The remarks were quickly twisted into yet another outrage cycle by the right-wing press.
The Labour conference opened with Keir Starmer branding Reform UK’s immigration plans as “racist,” warning that proposals to revoke the residency rights of long-settled migrants could “tear this country apart.”
The comments, made in the PM’s interview with Laura Kuenssberg, were about Reform’s idea to scrap Indefinite Leave to Remain.
Starmer’s pitch was clear that Labour needs to be united against their common opponent – Nigel Farage.
But the remarks were quickly twisted into yet another outrage cycle by the right-wing press.
The Daily Mail, now firmly in Nigel Farage’s camp, led the attack. Its front page framed Starmer’s remarks as an attack on ordinary voters:
“Worried about immigration? Starmer says you’re racist.”
The article accused the prime minister of insulting “millions” who care about border control, while promoting Farage’s response without scrutiny:
“The prime minister has insulted those who believe mass migration should come to an end,” Farage told the Mail.
Elsewhere in the Mail, columnist Stephen Glover claimed that Starmer could “bad-mouth Farage all he wants” but wouldn’t gain support “unless he stops the boats.”
But the Mail’s feigned outrage over accusations of racism is rich with irony. Online, users resurfaced its historical support for fascist regimes in the 1930s. Lord Rothermere, the paper’s owner at the time, publicly admired Hitler and Mussolini, publishing articles like “What Europe Owes to Mussolini,” and a statement from Hitler’s spokesman arguing that allegations of “the mishandling of Jews” were “barefaced lies.”
But perhaps more troubling still, is how supposedly impartial broadcasters are giving Farage and Reform’s ‘racist’ policies an outsized platform.
Last week, both BBC News and Sky News gave Nigel Farage an unfiltered, hour-long platform to unveil Reform’s proposals, without interruption, challenge, or fact-checking.

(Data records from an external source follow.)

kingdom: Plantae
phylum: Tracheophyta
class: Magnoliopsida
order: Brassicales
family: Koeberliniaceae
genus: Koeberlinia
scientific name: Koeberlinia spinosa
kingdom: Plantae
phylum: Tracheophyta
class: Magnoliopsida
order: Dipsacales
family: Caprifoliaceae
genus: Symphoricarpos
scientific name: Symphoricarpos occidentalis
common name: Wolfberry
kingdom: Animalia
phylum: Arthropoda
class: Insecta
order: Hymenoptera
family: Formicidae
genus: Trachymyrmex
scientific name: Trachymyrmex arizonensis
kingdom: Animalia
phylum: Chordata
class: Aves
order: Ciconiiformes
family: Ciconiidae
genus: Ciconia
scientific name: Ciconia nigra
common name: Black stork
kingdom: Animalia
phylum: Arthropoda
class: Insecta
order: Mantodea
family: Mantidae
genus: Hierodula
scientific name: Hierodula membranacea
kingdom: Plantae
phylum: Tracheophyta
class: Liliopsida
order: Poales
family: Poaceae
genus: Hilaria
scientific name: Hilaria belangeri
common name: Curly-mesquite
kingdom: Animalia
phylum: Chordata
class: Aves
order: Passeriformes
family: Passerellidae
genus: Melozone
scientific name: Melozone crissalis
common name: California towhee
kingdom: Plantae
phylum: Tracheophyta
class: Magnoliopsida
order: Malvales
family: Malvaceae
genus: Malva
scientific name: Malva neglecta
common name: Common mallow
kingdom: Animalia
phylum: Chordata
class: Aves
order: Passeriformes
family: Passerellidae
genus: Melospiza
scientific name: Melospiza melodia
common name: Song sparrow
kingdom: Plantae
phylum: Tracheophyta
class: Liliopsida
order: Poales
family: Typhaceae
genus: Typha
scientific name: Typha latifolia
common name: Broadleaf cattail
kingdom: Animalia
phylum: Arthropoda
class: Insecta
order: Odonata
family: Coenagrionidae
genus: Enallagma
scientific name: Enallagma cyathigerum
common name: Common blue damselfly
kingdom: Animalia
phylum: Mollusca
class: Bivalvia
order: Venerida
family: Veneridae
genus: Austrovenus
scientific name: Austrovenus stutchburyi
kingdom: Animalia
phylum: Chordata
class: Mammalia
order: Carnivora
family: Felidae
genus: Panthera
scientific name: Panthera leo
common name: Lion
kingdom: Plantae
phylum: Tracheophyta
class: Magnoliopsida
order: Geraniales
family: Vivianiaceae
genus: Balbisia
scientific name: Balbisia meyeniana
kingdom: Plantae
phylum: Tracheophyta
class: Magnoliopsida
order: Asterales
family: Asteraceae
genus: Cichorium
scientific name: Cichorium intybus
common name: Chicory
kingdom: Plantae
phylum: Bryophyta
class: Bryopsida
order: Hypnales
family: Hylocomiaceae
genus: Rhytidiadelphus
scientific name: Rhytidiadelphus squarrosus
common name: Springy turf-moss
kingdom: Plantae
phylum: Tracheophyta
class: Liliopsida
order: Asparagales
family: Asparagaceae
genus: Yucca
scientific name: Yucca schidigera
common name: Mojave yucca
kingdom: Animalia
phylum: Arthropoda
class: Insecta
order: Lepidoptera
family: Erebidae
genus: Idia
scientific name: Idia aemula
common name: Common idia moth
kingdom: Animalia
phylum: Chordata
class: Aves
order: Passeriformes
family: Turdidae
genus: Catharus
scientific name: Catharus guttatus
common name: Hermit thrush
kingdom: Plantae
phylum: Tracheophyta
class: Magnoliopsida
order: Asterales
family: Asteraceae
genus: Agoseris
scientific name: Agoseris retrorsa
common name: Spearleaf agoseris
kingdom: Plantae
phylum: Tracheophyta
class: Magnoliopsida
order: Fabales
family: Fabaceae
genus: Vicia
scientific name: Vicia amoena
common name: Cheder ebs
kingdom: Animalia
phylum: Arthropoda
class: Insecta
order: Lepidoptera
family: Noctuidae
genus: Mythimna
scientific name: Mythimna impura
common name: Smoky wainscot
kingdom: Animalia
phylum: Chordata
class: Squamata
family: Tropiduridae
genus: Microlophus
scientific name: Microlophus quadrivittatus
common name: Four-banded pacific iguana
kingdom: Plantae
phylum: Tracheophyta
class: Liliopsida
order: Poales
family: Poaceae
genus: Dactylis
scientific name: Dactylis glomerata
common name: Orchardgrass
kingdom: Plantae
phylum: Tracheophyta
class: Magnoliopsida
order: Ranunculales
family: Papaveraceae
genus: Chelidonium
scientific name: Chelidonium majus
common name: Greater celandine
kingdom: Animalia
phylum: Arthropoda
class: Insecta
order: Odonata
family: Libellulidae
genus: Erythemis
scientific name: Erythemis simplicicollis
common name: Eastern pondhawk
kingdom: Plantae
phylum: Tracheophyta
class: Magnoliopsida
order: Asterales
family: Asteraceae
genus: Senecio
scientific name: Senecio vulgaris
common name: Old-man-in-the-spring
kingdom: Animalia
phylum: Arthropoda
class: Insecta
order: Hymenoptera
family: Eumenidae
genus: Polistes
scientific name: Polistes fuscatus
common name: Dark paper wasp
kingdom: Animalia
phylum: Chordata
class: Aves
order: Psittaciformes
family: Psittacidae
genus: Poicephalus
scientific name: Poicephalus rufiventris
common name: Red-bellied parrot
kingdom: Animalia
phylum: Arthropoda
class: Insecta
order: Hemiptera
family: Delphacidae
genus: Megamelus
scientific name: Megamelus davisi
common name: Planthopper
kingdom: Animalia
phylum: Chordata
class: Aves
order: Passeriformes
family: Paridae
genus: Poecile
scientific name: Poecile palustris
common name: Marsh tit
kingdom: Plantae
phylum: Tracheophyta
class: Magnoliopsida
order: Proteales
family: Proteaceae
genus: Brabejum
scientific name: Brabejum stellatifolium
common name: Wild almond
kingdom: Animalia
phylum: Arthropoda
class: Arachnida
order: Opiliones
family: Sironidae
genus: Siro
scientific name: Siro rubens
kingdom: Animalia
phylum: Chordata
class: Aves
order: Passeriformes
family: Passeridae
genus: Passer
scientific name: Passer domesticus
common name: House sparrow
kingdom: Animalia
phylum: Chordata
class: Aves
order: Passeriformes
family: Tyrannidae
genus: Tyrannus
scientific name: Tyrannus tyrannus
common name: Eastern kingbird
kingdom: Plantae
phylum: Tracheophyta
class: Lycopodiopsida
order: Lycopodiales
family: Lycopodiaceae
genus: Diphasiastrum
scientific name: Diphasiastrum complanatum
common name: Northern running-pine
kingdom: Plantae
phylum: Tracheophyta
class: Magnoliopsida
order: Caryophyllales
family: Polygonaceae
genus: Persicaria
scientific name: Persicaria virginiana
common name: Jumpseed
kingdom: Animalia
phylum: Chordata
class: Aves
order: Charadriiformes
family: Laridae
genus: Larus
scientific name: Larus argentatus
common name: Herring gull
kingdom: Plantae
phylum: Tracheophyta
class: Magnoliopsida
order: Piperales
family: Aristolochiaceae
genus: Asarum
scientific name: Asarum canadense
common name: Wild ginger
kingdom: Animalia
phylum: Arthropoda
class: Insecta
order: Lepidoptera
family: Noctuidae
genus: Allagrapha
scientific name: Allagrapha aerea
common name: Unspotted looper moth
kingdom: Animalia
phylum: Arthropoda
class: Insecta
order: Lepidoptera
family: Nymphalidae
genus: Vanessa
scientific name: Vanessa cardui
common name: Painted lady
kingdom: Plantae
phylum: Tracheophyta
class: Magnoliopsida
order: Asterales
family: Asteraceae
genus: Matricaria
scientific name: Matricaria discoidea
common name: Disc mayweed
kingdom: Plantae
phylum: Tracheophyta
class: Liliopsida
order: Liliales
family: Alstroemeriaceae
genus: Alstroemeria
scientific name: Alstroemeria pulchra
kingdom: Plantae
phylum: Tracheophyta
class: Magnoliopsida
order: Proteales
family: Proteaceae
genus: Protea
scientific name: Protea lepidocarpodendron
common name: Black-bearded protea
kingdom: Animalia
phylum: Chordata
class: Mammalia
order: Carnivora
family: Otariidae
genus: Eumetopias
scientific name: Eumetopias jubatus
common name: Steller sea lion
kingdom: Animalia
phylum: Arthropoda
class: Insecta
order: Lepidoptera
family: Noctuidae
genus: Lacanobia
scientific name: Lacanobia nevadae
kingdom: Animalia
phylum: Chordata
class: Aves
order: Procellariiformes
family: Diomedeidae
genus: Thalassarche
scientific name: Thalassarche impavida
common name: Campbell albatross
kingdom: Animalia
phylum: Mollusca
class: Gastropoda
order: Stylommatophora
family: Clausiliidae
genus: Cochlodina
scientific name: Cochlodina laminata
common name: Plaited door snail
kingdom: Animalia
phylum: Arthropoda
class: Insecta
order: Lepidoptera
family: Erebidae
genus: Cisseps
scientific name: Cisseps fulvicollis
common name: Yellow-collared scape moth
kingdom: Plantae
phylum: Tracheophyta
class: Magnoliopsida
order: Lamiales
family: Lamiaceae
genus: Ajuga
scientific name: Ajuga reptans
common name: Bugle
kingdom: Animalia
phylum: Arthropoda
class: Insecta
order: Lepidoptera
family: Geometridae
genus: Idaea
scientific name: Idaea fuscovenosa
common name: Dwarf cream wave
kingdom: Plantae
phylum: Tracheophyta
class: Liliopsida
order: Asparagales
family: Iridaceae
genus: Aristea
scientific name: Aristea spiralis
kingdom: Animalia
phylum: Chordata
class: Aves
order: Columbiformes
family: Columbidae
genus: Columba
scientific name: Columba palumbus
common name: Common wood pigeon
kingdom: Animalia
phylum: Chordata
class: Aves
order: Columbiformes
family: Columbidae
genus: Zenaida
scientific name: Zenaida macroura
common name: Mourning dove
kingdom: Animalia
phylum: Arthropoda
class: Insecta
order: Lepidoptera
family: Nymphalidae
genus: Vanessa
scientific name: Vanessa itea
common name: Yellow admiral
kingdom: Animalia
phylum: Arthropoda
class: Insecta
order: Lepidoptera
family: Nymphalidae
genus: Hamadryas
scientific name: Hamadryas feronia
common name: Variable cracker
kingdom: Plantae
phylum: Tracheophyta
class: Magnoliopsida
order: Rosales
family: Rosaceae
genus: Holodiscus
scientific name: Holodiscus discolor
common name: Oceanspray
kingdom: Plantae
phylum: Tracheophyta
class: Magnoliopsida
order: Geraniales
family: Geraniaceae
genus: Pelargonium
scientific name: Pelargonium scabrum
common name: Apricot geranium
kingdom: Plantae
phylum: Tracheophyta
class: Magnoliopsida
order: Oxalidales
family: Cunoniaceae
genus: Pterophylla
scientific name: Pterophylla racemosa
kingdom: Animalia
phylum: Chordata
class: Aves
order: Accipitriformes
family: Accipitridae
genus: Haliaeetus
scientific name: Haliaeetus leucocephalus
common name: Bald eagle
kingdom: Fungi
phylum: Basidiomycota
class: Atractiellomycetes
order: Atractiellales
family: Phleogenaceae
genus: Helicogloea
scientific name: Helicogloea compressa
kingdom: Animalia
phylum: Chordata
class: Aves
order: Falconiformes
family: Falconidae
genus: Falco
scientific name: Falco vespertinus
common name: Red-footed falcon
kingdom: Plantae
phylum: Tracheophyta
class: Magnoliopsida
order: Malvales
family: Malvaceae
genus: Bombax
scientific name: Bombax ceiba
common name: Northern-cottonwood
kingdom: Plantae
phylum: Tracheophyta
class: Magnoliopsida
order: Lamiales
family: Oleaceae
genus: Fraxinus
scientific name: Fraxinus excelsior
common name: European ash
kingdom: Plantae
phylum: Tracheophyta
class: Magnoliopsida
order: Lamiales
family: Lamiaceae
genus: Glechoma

Farage was allowed to make sweeping claims, like saving £234 billion by cutting benefits to foreigners, without being asked to explain the numbers or define who exactly would be deported.
No other political party is afforded this treatment. The Liberal Democrats, despite holding 18 times as many seats as Reform and acting as the official third party in Parliament, haven’t received anything remotely comparable.
Campaign group Best for Britain criticised the move as a clear editorial choice:
“This is an editorial choice. No other party gets this coverage,” the group posted on X.
Cardiff University’s ‘Enhancing Impartiality’ project, found that in early 2025, Reform featured in over a quarter of BBC’s 10pm bulletins, and was the main subject in nearly 40 percent of those. The Liberal Democrats, by contrast, featured in just 17 percent.
The Lib Dems have even filed a formal complaint, accusing the BBC of abandoning its impartiality obligations in favour of sensationalism and ratings-chasing.
And yet, despite the pro-Farage media frenzy, the public mood tells a different story.
On the same day the Mail ran its inflammatory front page, a landmark ‘giga poll’, surveying 45,000 people showed that most Britons support multiculturalism, reject claims that Britain is lawless, and value living in diverse communities. They also expressed serious concern about climate change, another issue routinely belittled by Farage and the Mail.
Far from buying into the anti-migrant panic pushed by Reform and amplified by complicit press and broadcasters, the public appears far more inclusive and resistant to the politics of division.
That’s the real story. But it’s one the Mail, and too many others, prefer to ignore.